» What the task asks: Set down exactly the lines below, starting at the one that contains "Judge from the" and ending at the one that contains "Panel set 1: Row", with both of those lines included and nothing else.

(Stored items)
Start of Block
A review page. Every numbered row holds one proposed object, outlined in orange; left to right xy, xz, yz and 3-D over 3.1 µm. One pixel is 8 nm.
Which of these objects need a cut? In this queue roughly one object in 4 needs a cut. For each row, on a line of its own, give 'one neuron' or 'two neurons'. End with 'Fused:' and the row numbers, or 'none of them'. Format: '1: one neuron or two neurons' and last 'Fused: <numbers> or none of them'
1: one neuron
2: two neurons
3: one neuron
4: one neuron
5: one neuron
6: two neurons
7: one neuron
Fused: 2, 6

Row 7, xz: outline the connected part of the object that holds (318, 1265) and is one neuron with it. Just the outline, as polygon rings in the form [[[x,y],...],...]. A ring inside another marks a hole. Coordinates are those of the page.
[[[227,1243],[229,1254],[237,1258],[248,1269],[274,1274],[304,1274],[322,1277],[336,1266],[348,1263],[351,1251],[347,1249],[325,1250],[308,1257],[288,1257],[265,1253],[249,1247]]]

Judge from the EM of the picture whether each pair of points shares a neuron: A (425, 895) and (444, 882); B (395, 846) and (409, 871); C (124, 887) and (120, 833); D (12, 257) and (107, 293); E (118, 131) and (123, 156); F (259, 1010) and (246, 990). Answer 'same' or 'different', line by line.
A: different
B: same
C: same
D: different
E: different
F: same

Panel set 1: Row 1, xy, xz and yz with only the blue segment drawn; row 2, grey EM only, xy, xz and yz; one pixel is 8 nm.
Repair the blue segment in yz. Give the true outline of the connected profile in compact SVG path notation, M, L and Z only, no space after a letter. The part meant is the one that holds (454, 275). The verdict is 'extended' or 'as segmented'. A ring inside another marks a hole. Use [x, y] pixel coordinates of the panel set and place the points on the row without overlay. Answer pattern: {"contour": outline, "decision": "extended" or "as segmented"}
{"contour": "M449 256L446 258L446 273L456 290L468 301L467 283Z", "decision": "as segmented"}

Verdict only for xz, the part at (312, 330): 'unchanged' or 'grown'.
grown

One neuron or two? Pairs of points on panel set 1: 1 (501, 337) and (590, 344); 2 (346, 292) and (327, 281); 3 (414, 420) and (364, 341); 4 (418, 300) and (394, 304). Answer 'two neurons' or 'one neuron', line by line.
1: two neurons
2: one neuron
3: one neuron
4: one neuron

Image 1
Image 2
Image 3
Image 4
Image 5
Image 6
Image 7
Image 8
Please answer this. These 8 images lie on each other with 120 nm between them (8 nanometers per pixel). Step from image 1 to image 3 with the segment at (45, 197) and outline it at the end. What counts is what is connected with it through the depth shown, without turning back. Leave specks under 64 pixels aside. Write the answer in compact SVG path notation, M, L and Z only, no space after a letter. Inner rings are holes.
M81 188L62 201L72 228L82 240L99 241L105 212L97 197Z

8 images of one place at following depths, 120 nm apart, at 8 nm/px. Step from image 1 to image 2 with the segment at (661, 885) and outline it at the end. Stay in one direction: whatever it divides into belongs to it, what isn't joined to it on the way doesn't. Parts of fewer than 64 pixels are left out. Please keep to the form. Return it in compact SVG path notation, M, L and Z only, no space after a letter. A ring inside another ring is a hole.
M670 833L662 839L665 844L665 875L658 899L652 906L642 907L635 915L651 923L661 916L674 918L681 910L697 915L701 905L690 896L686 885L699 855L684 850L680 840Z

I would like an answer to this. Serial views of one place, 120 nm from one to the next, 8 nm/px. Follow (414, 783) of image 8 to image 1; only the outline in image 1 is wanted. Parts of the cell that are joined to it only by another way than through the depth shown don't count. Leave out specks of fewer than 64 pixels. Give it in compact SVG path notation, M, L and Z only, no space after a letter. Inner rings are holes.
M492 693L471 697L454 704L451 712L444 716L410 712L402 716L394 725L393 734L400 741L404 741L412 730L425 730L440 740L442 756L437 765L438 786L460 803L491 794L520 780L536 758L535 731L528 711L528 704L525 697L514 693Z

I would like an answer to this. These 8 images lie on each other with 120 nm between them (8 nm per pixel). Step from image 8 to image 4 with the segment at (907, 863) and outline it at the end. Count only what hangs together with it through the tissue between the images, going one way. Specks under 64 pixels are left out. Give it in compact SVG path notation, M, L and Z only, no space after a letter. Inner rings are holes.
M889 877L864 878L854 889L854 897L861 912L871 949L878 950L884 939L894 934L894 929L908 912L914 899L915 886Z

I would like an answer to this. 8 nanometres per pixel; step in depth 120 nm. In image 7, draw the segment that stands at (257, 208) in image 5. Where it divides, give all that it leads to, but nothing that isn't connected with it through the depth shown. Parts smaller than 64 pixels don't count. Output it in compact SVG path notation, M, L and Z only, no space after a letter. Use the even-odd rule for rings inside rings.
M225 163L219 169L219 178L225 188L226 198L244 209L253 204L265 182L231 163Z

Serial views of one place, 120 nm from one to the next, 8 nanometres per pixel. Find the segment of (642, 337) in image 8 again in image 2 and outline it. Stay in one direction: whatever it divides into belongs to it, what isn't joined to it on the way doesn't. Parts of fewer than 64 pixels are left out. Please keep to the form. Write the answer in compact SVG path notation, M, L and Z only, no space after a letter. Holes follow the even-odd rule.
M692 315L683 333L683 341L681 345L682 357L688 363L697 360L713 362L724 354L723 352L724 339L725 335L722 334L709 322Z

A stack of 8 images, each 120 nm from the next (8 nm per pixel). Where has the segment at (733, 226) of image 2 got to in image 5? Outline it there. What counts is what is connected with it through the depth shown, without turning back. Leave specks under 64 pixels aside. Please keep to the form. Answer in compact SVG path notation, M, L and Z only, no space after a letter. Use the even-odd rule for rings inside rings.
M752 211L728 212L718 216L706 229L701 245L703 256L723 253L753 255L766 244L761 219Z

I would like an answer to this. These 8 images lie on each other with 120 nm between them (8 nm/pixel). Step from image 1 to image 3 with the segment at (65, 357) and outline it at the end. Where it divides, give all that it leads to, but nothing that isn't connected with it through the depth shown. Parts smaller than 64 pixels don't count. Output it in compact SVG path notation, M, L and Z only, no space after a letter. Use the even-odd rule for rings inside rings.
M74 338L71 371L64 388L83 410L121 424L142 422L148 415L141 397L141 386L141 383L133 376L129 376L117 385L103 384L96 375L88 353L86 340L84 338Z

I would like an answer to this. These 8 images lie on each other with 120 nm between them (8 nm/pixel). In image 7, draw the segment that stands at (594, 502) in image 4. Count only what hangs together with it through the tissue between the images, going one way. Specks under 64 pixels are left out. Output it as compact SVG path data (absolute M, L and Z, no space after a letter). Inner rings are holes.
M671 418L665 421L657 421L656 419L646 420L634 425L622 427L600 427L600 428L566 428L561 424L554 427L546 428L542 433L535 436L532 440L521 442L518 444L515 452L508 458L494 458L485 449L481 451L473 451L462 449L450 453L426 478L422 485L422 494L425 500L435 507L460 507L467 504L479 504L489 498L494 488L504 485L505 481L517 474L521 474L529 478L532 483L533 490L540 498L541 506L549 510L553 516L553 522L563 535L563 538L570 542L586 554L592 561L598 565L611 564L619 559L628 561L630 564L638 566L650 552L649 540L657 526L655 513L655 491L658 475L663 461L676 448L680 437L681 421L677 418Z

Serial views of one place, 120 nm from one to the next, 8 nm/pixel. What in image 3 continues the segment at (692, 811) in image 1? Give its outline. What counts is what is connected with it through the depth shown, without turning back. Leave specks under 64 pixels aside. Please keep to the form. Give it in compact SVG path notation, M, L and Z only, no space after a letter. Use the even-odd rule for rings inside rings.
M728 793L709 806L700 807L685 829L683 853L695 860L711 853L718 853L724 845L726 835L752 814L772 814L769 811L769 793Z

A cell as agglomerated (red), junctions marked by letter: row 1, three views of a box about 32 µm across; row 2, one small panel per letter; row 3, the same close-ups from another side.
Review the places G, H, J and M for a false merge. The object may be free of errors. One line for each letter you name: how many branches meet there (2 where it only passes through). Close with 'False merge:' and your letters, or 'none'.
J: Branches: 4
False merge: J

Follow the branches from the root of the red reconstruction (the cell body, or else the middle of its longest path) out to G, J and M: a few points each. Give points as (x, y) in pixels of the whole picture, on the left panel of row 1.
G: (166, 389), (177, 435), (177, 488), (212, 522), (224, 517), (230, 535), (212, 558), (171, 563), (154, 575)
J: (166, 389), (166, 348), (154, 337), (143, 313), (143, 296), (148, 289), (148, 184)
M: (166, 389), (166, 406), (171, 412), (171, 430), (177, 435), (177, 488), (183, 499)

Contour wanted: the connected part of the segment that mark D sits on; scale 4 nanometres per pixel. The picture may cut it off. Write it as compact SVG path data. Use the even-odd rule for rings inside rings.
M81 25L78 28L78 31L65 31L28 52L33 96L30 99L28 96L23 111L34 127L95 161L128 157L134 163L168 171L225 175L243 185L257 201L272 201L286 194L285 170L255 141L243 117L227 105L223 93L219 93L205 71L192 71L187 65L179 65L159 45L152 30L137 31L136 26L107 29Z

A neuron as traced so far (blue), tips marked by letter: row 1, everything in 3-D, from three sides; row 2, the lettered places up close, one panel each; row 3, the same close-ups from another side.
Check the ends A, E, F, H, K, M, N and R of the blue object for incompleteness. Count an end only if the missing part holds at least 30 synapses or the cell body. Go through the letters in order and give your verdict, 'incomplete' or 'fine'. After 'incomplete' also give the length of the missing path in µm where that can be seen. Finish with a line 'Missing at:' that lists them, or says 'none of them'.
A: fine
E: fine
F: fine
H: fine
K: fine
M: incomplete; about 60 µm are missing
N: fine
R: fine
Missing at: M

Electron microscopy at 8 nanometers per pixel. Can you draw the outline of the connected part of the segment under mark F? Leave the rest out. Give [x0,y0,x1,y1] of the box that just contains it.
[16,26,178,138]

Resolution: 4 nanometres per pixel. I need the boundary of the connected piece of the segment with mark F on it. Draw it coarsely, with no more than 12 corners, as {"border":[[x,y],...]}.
End of Block
» Solution below:
Judge from the EM of the picture whether each pair of points shares a neuron: A (425, 895) and (444, 882); B (395, 846) and (409, 871); C (124, 887) and (120, 833); D (12, 257) and (107, 293); E (118, 131) and (123, 156); F (259, 1010) and (246, 990). Answer 'same' or 'different', line by line.
A: different
B: same
C: same
D: different
E: different
F: same

Panel set 1: Row 1, xy, xz and yz with only the blue segment drawn; row 2, grey EM only, xy, xz and yz; one pixel is 8 nm.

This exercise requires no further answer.